L'armée israélienne a décidé cette semaine d'exclure 43 réservistes de la prestigieuse unité 8200. Ils avaient critiqué publiquement les pratiques de ce service de renseignement réputé qui espionne quotidiennement des milliers de Palestiniens. Deux de ces soldats ont accordé une rare entrevue à notre collaborateur.

Avec leurs t-shirts délavés et leurs cheveux en bataille, ils semblent à peine sortis de l'adolescence. G. et R. (leur anonymat doit être préservé) sont pourtant vétérans d'une des unités les plus prestigieuses de l'armée israélienne: l'unité 8200. Un immense service de renseignement et de cyberguerre - aussi mystérieux que puissant - dont ils viennent d'être limogés, pour l'avoir critiqué.

Ils nous reçoivent dans un petit appartement du centre de Tel-Aviv. Presque trentenaires, G. et R. se souviennent d'avoir toujours rêvé d'intégrer la 8200. On n'y entre pas aisément. Il faut afficher d'excellents résultats scolaires - notamment en mathématiques - et un irréprochable patriotisme.

«J'ai été élevé dans l'amour du sionisme et dans l'idée qu'une carrière militaire était la voie royale. Mais au fil des années, j'ai nourri des doutes. Je me suis demandé si ce que nous faisions avec tant d'application était bien moral», raconte G., qui a finalement délaissé l'informatique pour des études de philosophie.

La routine de l'unité 8200, c'est notamment l'espionnage consciencieux de 3 millions de Palestiniens. Les renseignements récoltés sont transmis aux unités opérationnelles de Tsahal. Ils peuvent servir à démanteler une cellule terroriste à Naplouse ou situer la planque d'un chef du Hamas à Gaza.

«Nous écoutions des terroristes, bien sûr. Mais aussi des citoyens ordinaires qui n'avaient rien à voir avec la lutte armée.

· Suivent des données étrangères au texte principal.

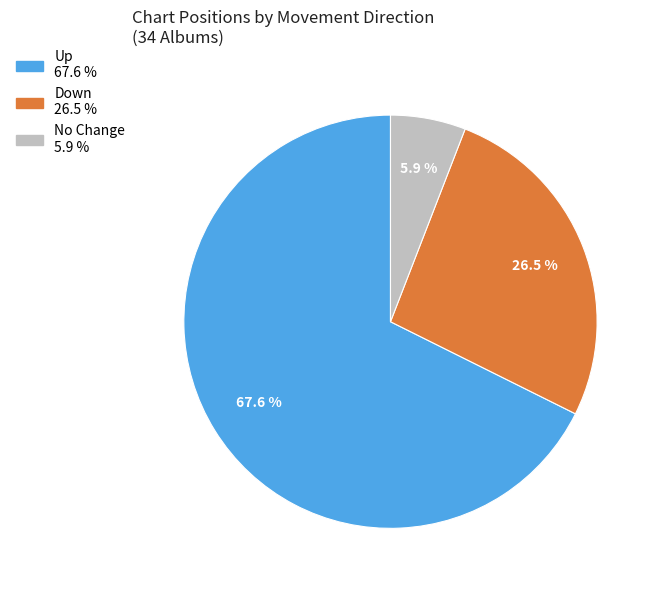

Is there any slice that represents more than half of the pie?

Yes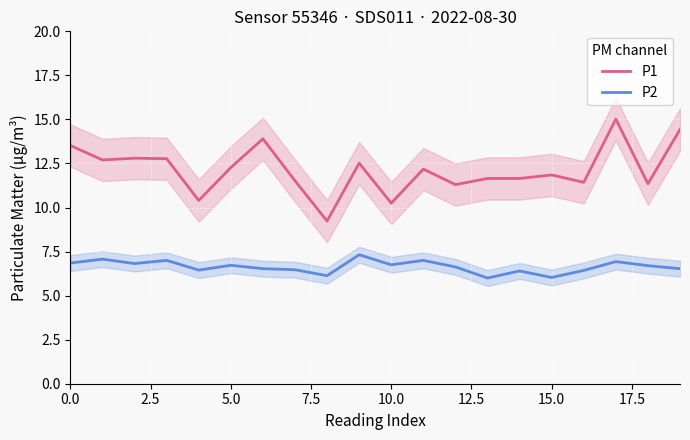

What is the spread (max minus min) of values at 11?

5.2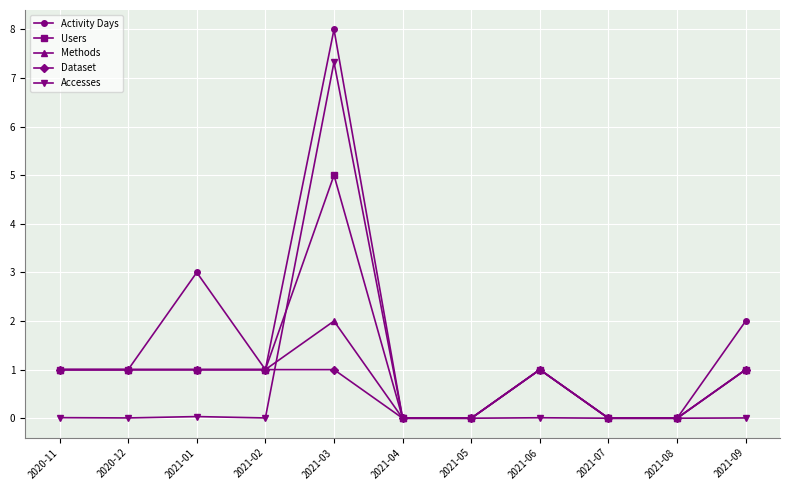

Is it true that Activity Days equals -3.3 at 2021-08?

False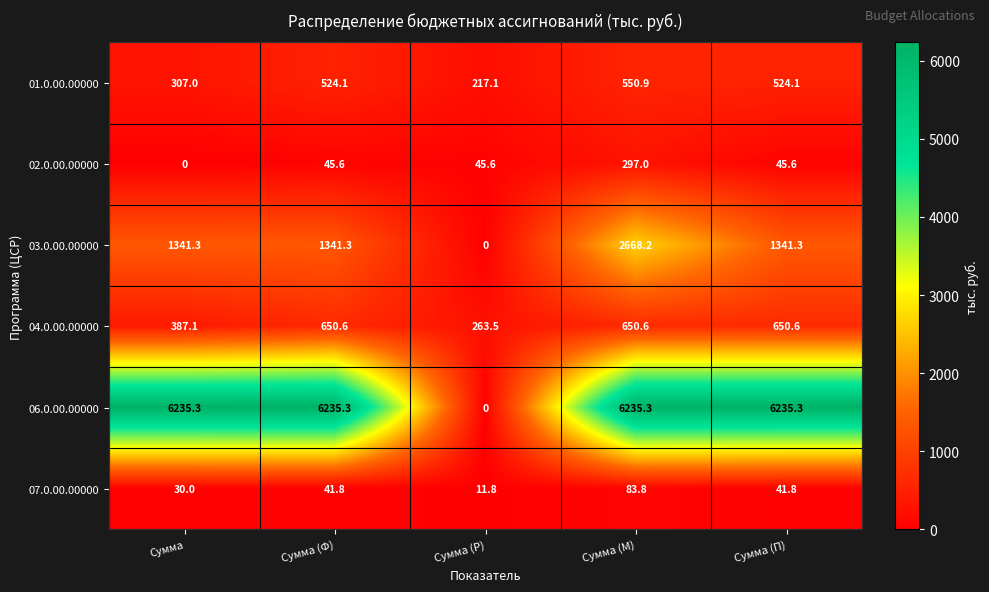

At which category is the sum across all series the highest?

Сумма (М)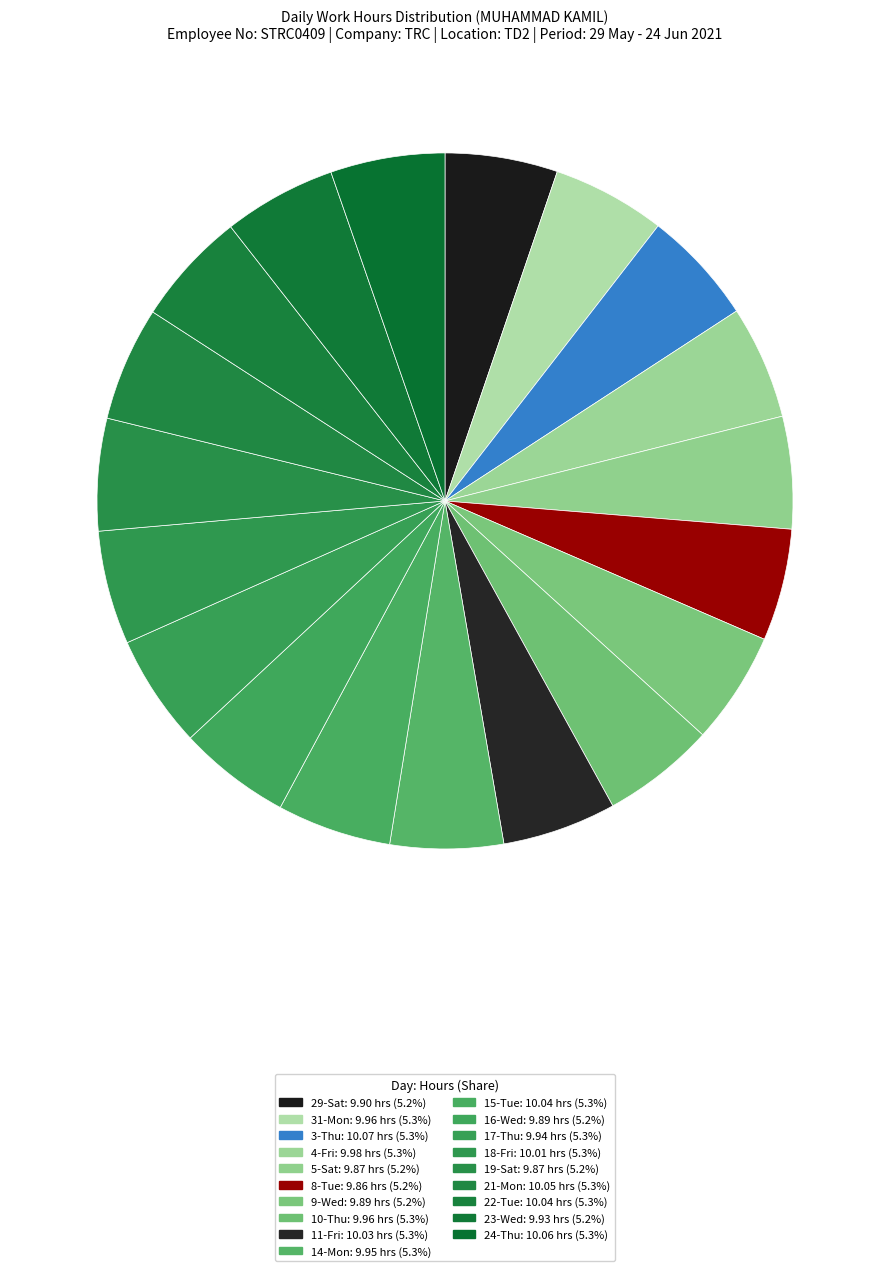

How many slices are in this pie chart?

19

Nous pouvions tout savoir sur eux: leurs histoires d'argent, leurs préférences sexuelles, leur état de santé...», poursuit G.

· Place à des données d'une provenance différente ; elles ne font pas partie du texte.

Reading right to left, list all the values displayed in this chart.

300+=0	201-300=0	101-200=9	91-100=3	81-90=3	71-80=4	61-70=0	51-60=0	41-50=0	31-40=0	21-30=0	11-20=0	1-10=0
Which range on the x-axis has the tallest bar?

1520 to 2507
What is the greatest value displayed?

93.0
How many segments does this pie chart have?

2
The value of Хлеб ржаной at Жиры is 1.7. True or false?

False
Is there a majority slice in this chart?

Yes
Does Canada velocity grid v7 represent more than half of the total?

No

«Nous ne sommes pas naïfs, assure R., dans un sourire. Nous savons que le renseignement est essentiel pour toutes les armées du monde. Ce qui nous pose problème, c'est l'absence totale de garde-fous. N'importe quel soldat de 18 ans peut, avec très peu de formalités, accéder à des données confidentielles et s'introduire dans la vie des gens. Un jour, j'ai vu le film La vie des autres qui parle de la Stasi en Allemagne de l'Est. J'ai été frappé par les ressemblances avec notre action. Je ne pouvais plus participer à cela sans rien dire.»

Critique de l'occupation

Travaillés par leur conscience, G. et R. ont signé avec une quarantaine d'autres réservistes de l'unité 8200 une lettre ouverte à leur hiérarchie publiée dans la presse israélienne en septembre dernier. «Nous refusons de prendre part aux actions contre les Palestiniens et de continuer d'être l'instrument renforçant le pouvoir militaire dans les territoires occupés», écrivaient-ils.

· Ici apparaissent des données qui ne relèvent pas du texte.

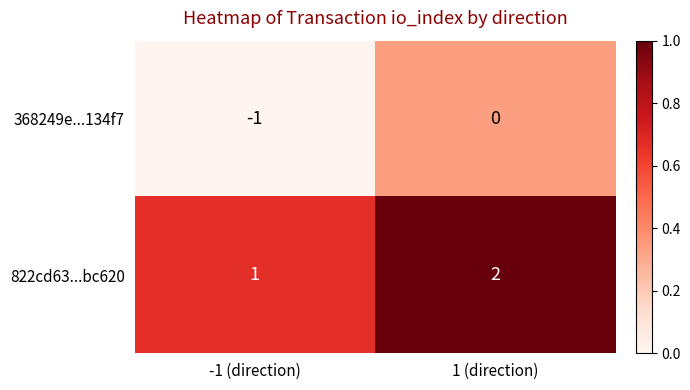

Reading left to right, list all the values displayed in this chart.

368249e...134f7: -1	0
822cd63...bc620: 1	2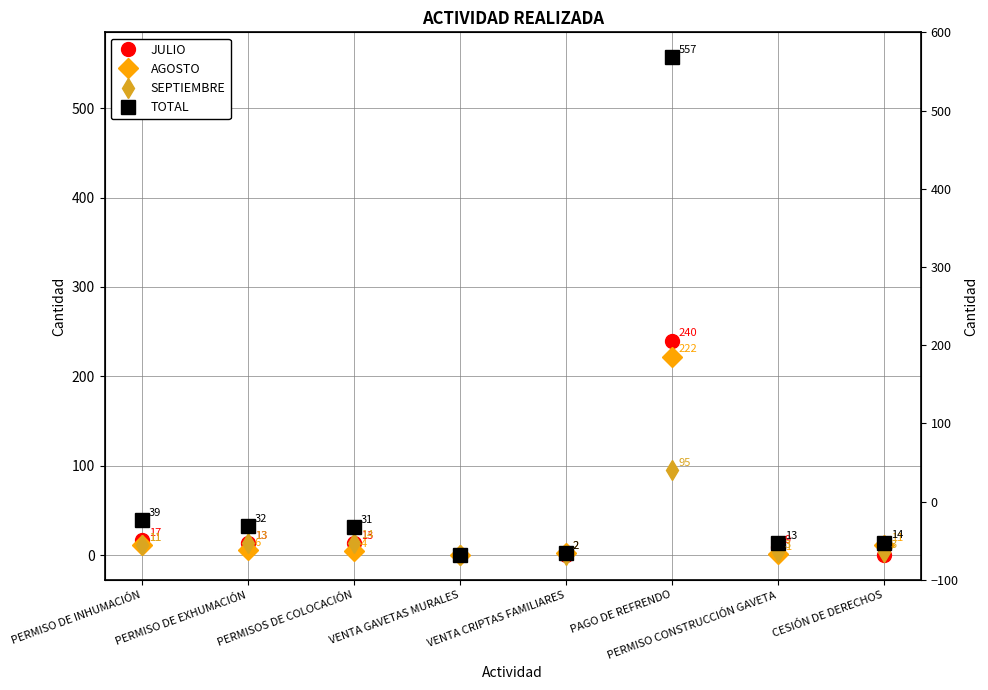

Is this an area chart (filled region under the line)?

No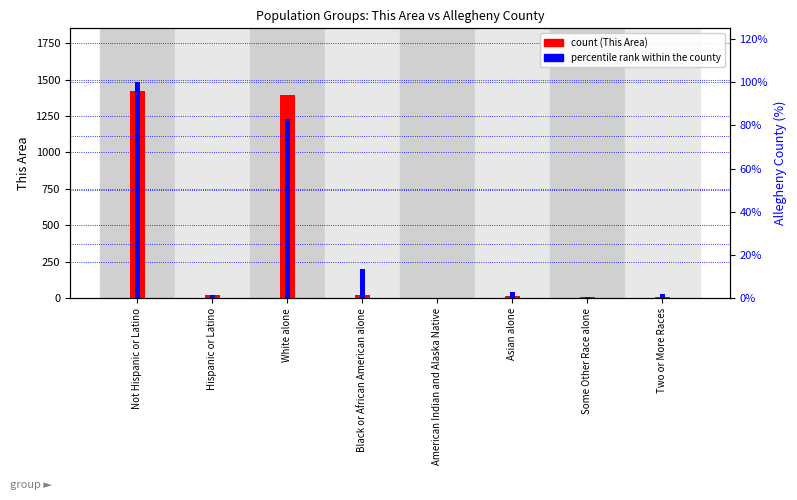

List the series in order of their peak value, highest first.

This Area count, Allegheny County percentile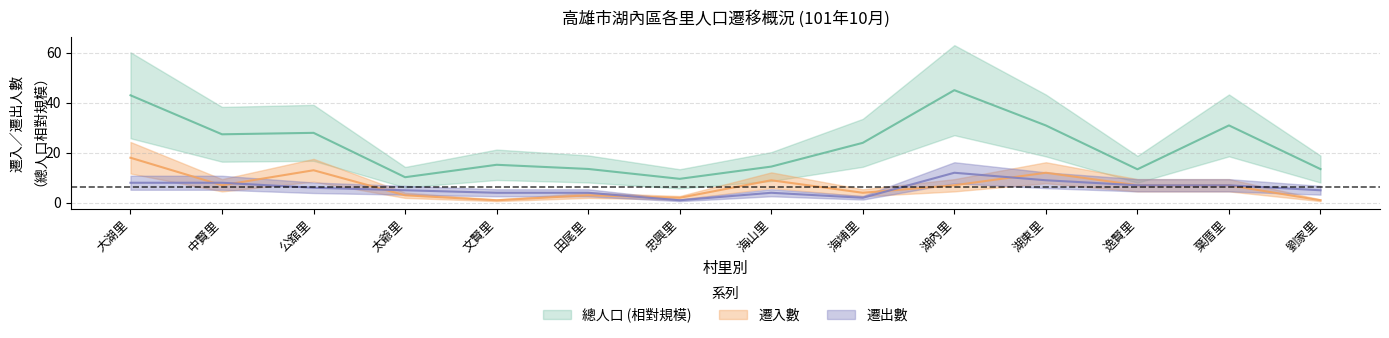

What is the label of the 1st point from the left?

大湖里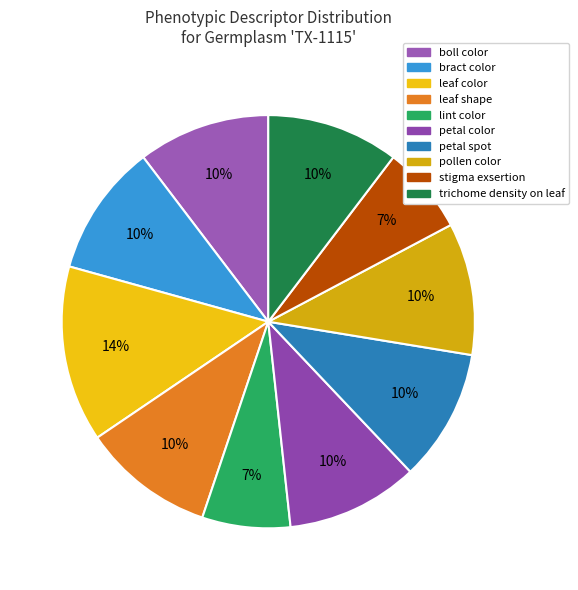

To the nearest percent, what portion does petal color represent?

10%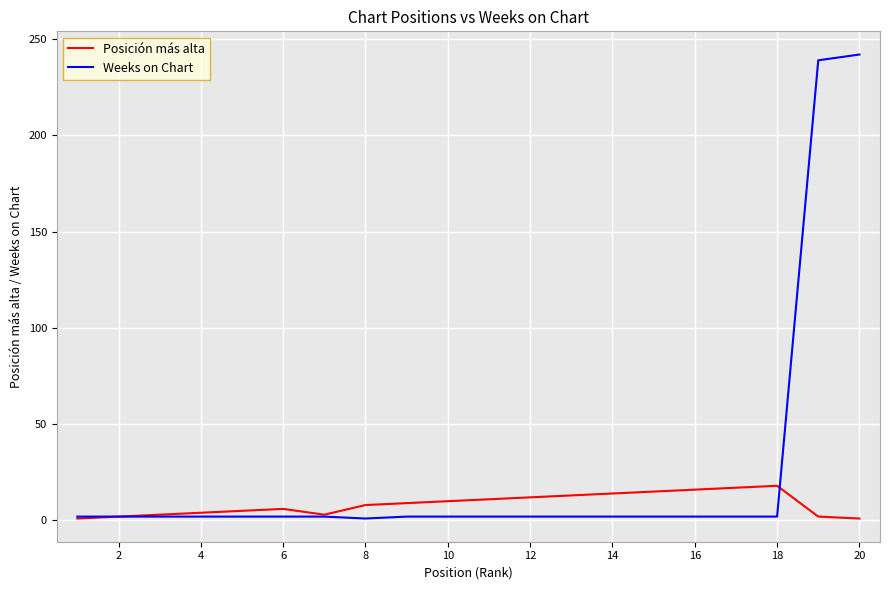

List the series in order of their peak value, lowest first.

Posición más alta, Weeks on Chart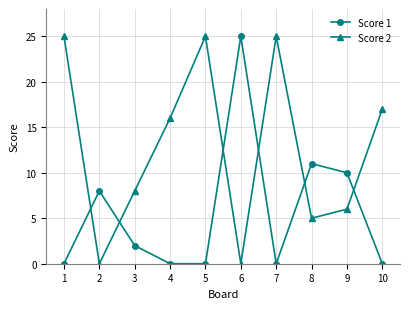

How many data points does each series have?

10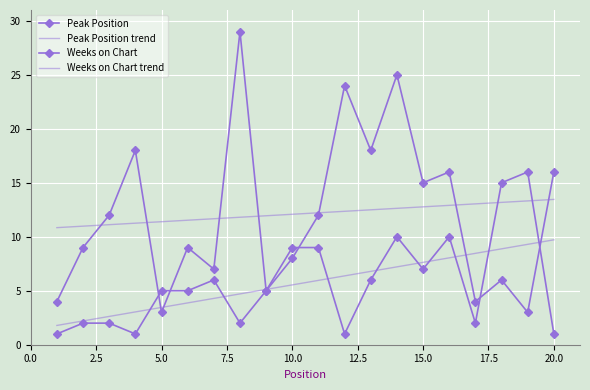

True or false: Weeks on Chart has more than 2 points higher than both neighbors.

True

«Les Palestiniens ne sont pas comme les Libanais ou les Syriens. Ce sont des citoyens sous occupation qui n'ont pas un État pour les défendre. Ils doivent bénéficier du même droit à la vie privée que les citoyens israéliens. Ou alors il faut cesser de les occuper», estime G.

La démarche des frondeurs a suscité une large réprobation en Israël, où les soldats de la 8200 sont des demi-dieux, courtisés à la fin de leur service militaire par les meilleures entreprises du pays.

«Même dans ma famille, on m'a fait comprendre que j'avais franchi une ligne rouge», reconnaît G. Scandalisés par les accusations de leurs collègues, 200 soldats de l'unité ont riposté par une lettre ouverte soutenant leur hiérarchie et rappelant les règles éthiques de l'unité 8200. Quant au ministre de la Défense, Moshé Yaalon, il a loué la «mission sacrée» des hommes de la 8200 et affirmé que les frondeurs ne pouvaient qu'être manipulés par les «ennemis d'Israël». Cette semaine, il a décidé de les exclure de l'unité.

«Notre démarche n'a pourtant rien d'une trahison, soupire R. Et l'émotion qu'elle a provoquée dans le pays prouve bien que nous avons touché un point sensible. On ne peut pas continuer indéfiniment à occuper un peuple. Les Palestiniens vivent dans une zone grise où les droits civiques dépendent du bon vouloir des autorités militaires. Ce n'est pas l'idée que je me fais de la démocratie.»